Source texts of formatted documents:
+---+

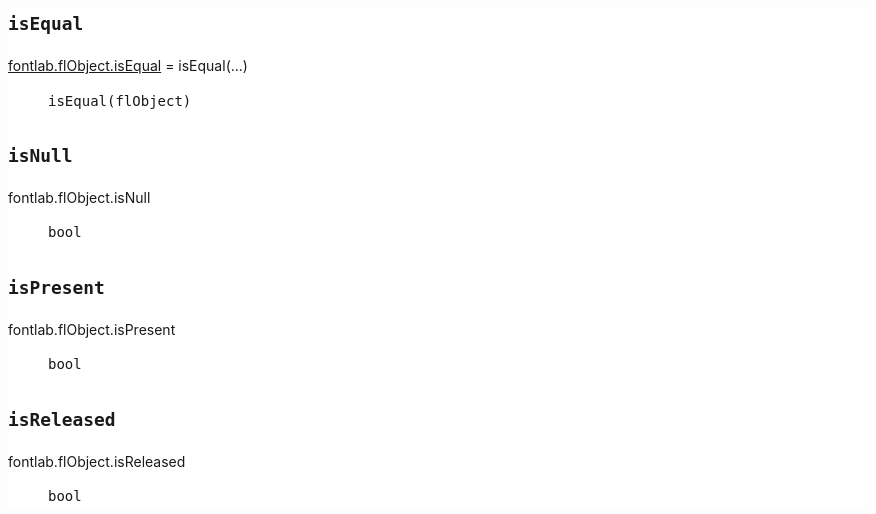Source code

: <a name="fontlab.flObject.isEqual"></a>

## `isEqual`


<dl class="function"><dt><a name="-fontlab.flObject.isEqual" href="#-fontlab.flObject.isEqual"><span class="function-name">fontlab.flObject.isEqual</span></a> = isEqual<span class="argspec">(...)</span></dt><dd>

<pre class="doc" markdown="0">isEqual(flObject)</pre>

</dd></dl>



<a name="fontlab.flObject.isNull"></a>

## `isNull`


<dl class="descriptor"><dt>fontlab.flObject.isNull</dt>
<dd>

<pre class="doc" markdown="0">bool</pre>

</dd>
</dl>



<a name="fontlab.flObject.isPresent"></a>

## `isPresent`


<dl class="descriptor"><dt>fontlab.flObject.isPresent</dt>
<dd>

<pre class="doc" markdown="0">bool</pre>

</dd>
</dl>



<a name="fontlab.flObject.isReleased"></a>

## `isReleased`


<dl class="descriptor"><dt>fontlab.flObject.isReleased</dt>
<dd>

<pre class="doc" markdown="0">bool</pre>

</dd>
</dl>



<a name="fontlab.flObject.isValid"></a>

+---+

* PROBLEM DESCRIPTION *
Repeat the records above exactly. Pictures do not belong in the copy.

* ANSWER SECTION *
Source code

: <a name="fontlab.flObject.isEqual"></a>

## `isEqual`


<dl class="function"><dt><a name="-fontlab.flObject.isEqual" href="#-fontlab.flObject.isEqual"><span class="function-name">fontlab.flObject.isEqual</span></a> = isEqual<span class="argspec">(...)</span></dt><dd>

<pre class="doc" markdown="0">isEqual(flObject)</pre>

</dd></dl>



<a name="fontlab.flObject.isNull"></a>

## `isNull`


<dl class="descriptor"><dt>fontlab.flObject.isNull</dt>
<dd>

<pre class="doc" markdown="0">bool</pre>

</dd>
</dl>



<a name="fontlab.flObject.isPresent"></a>

## `isPresent`


<dl class="descriptor"><dt>fontlab.flObject.isPresent</dt>
<dd>

<pre class="doc" markdown="0">bool</pre>

</dd>
</dl>



<a name="fontlab.flObject.isReleased"></a>

## `isReleased`


<dl class="descriptor"><dt>fontlab.flObject.isReleased</dt>
<dd>

<pre class="doc" markdown="0">bool</pre>

</dd>
</dl>



<a name="fontlab.flObject.isValid"></a>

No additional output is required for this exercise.